Apressei-me a pensar numa alternativa, em algo que pudesse abrir aquela passagem. Algo que servisse como comando.
Um comando costuma ter muitos botões e normalmente nas casas há sempre... um quadro elétrico. Olhei em volta desajeitadamente. Lembrava-me que o Alonso tinha mencionado, no nosso primeiro dia naquela casa, que o quadro elétrico ficava no sótão.
Vi então, do lado esquerdo da porta do sótão, um retângulo de metal na parede.

- O mecanismo para abrir a parede poderia estar no quadro elétrico?

Lorenzo parou e olhou para mim, com uma expressão de quem acha que sim - Mas o quadro elétrico tinha de estar aqui...

Fiz-lhe sinal para a parede ao lado da porta. O rosto dele abriu-se num sorriso.
Corremos ambos para lá, tão depressa que tropeçámos em caixas que estavam no meio do caminho.
Quando chegámos ao pé do quadro elétrico, abri a porta e deparámo-nos com um painel cheio de botões e pequenas alavancas.

- Como é que te lembraste?

- Não sei. Nem sei como é que não descobri mais cedo que o Alonso me tinha mentido sobre o paradeiro das chaves do sótão... - lembrei-me de repente - Quando aqui chegámos, ele disse que o quadro elétrico estava aqui no sótão e veio cá ligar a luz e a água. Ora, para cá ter vindo fazer isso é porque sabia perfeitamente onde estavam as chaves. Mas nunca mais me lembrei disso...

- É normal, na altura não te pareceu importante e só te apercebeste que a porta do sótão estava trancada quando cá vieste.

- Sim, mas quando lhe perguntei pelas chaves e ele me disse que não sabia, eu podia ter-me lembrado que ele já cá tinha vindo quando chegámos.

- Oh, não te censures, o que importa é que isso se resolveu - Lorenzo encolheu os ombros, desviando o olhar para o painel de botões.

Estavam todos perfeitamente identificados.
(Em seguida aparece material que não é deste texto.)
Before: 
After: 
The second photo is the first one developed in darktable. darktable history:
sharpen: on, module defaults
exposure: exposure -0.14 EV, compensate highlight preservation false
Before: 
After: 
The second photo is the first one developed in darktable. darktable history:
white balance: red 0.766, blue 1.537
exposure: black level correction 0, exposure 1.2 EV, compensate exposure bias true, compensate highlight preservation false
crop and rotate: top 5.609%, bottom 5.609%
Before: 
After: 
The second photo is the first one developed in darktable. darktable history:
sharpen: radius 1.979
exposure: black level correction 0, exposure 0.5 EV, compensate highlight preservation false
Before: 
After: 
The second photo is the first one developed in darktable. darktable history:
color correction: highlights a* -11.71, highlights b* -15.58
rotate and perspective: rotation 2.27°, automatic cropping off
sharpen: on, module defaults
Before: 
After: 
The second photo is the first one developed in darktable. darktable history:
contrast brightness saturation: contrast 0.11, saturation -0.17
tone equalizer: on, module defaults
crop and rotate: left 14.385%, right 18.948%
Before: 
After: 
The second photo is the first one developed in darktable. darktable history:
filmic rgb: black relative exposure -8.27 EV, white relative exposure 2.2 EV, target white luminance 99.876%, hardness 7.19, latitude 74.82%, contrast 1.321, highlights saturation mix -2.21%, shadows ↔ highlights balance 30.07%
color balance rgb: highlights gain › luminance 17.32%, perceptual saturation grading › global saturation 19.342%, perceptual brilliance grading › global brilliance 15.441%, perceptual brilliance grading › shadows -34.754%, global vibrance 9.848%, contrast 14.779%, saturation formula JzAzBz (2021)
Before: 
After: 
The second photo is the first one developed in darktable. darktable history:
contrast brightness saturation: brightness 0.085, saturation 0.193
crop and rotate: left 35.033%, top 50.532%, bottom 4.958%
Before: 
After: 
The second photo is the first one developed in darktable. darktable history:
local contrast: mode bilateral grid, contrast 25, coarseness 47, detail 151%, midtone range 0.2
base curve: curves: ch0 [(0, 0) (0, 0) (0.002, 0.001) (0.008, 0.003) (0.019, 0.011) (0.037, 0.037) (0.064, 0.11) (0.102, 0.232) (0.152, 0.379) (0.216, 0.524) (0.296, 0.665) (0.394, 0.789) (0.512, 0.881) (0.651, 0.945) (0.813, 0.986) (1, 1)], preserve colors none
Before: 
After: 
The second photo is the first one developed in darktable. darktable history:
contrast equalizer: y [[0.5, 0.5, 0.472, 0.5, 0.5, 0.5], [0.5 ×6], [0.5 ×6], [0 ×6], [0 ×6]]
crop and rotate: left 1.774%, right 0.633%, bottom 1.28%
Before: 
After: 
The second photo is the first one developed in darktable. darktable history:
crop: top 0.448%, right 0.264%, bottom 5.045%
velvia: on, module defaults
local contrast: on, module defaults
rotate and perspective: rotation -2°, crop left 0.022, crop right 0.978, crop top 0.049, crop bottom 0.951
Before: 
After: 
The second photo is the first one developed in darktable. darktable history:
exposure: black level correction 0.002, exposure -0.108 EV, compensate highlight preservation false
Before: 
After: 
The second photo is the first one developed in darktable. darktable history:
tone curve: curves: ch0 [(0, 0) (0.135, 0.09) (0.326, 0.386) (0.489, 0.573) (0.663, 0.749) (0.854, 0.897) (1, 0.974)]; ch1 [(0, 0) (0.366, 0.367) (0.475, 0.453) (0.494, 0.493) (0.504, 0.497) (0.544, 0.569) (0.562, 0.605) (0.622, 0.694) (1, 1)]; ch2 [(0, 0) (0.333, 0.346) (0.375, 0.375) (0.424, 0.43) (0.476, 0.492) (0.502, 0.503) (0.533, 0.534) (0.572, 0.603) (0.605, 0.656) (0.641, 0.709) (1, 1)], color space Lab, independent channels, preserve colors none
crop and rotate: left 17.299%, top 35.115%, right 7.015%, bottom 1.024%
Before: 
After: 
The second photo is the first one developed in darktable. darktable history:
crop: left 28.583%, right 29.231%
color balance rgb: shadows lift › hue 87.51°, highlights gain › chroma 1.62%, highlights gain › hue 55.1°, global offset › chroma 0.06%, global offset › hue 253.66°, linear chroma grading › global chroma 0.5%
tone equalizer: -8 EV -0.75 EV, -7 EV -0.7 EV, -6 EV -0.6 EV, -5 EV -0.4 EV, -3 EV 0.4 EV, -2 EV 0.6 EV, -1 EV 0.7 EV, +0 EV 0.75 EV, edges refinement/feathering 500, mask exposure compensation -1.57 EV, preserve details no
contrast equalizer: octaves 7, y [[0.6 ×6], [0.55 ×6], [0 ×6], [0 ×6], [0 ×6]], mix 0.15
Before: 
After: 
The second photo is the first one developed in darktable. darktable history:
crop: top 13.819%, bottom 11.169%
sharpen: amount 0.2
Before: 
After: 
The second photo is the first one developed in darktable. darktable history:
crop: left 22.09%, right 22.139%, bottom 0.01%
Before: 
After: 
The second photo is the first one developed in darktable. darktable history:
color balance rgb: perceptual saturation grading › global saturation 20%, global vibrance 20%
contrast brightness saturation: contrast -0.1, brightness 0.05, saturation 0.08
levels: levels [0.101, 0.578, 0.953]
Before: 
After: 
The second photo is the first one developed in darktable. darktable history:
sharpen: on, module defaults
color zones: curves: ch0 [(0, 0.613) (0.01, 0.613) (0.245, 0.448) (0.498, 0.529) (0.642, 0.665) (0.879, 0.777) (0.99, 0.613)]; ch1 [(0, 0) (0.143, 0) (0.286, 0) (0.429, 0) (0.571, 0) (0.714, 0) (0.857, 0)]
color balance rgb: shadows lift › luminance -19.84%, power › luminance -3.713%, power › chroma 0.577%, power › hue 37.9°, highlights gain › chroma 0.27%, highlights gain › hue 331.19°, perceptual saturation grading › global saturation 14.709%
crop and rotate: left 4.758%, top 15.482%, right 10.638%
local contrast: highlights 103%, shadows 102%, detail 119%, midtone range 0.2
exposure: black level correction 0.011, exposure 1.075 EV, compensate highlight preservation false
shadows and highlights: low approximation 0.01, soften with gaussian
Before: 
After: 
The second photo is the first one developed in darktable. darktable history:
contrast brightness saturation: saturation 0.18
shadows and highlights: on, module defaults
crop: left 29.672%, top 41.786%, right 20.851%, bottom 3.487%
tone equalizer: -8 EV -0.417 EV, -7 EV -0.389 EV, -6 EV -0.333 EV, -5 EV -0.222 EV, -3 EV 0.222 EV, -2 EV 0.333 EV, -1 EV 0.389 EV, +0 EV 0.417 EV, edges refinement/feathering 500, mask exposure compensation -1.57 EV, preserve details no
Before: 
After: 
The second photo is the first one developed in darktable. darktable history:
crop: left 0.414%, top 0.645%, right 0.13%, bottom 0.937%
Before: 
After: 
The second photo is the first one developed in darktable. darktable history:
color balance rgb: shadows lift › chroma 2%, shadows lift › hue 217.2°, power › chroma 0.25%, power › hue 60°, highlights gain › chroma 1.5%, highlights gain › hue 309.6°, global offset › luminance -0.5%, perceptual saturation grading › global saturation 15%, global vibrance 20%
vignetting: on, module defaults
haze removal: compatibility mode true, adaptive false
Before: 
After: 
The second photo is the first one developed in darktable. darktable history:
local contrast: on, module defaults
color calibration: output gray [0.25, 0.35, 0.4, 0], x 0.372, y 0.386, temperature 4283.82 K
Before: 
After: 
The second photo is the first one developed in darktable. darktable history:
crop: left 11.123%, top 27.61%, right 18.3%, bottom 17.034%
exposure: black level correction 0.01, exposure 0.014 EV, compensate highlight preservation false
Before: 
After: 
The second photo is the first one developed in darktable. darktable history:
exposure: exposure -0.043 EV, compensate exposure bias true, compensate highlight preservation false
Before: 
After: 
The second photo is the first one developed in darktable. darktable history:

Cada botão tinha uma pequena inscrição por baixo a indicar para que servia. Mas, no fundo da placa de metal, havia duas filas de botões que não tinham indicações.

- Devem ser estes - indicou Lorenzo.

Assenti, com o pressentimento de que não devíamos carregar em botão nenhum sem antes ter a certeza absoluta de qual deles era.

- Como é que vamos descobrir qual é o botão?

Encolhi os ombros, preocupada.
Tinha a sensação de que seria difícil descobrir.
Se aquela parede está ali a esconder alguma coisa, é porque é algo importante. Demasiado importante. Portanto a maneira de entrar também estaria muito bem protegida, para que nenhum intruso pudesse entrar.
Olhei para o relógio, para me certificar de que não era tarde.
Tirei o meu telemóvel do bolso das calças e abri a câmara fotográfica, tirando uma foto ao painel metálico.
Lorenzo olhou-me com um ar interrogativo.

- Para o caso de não conseguirmos descobrir nada enquanto aqui estivermos em cima. Assim posso tentar descobrir alguma coisa quando estiver no quarto ou na biblioteca - expliquei, com um sorriso atrapalhado.

Ele riu-se baixinho e desviou o olhar para os caixotes à nossa volta.

- Não havia nada no cofre que pudesse indicar como abrir a parede? - perguntou.

Senti um vazio dentro de mim. A verdade é que eu ainda não tinha lido os diários todos que lá estavam dentro.
Mas isso fez-me pensar noutra hipótese. Há poucos minutos, quando eu andava a vaguear no meio de todas aquelas caixas, apercebi-me de que todas as arcas ali estavam trancadas. Lembrei-me então do molho de chaves que ficaram pousadas em cima de uma das caixas ao pé da porta.
Peguei no molho de chaves e observei-as. Algumas podiam muito bem ser as chaves daquelas arcas de madeira trabalhada com floreados.

- Em que é que estás a pensar?

Mal ouvi a sua pergunta. Sem hesitar, fui até à arca mais próxima e comecei a experimentar as chaves uma a uma. À quarta tentativa, a chave rodou e a fechadura abriu.
Lorenzo aproximou-se, curioso.
Dentro da arca não havia nada de especial. Apenas objetos que me pareceram bastante valiosos. Mas não havia nada que pudesse ajudar-nos a abrir a passagem secreta.
Enquanto eu a fechava, Lorenzo já se dirigia para a próxima arca.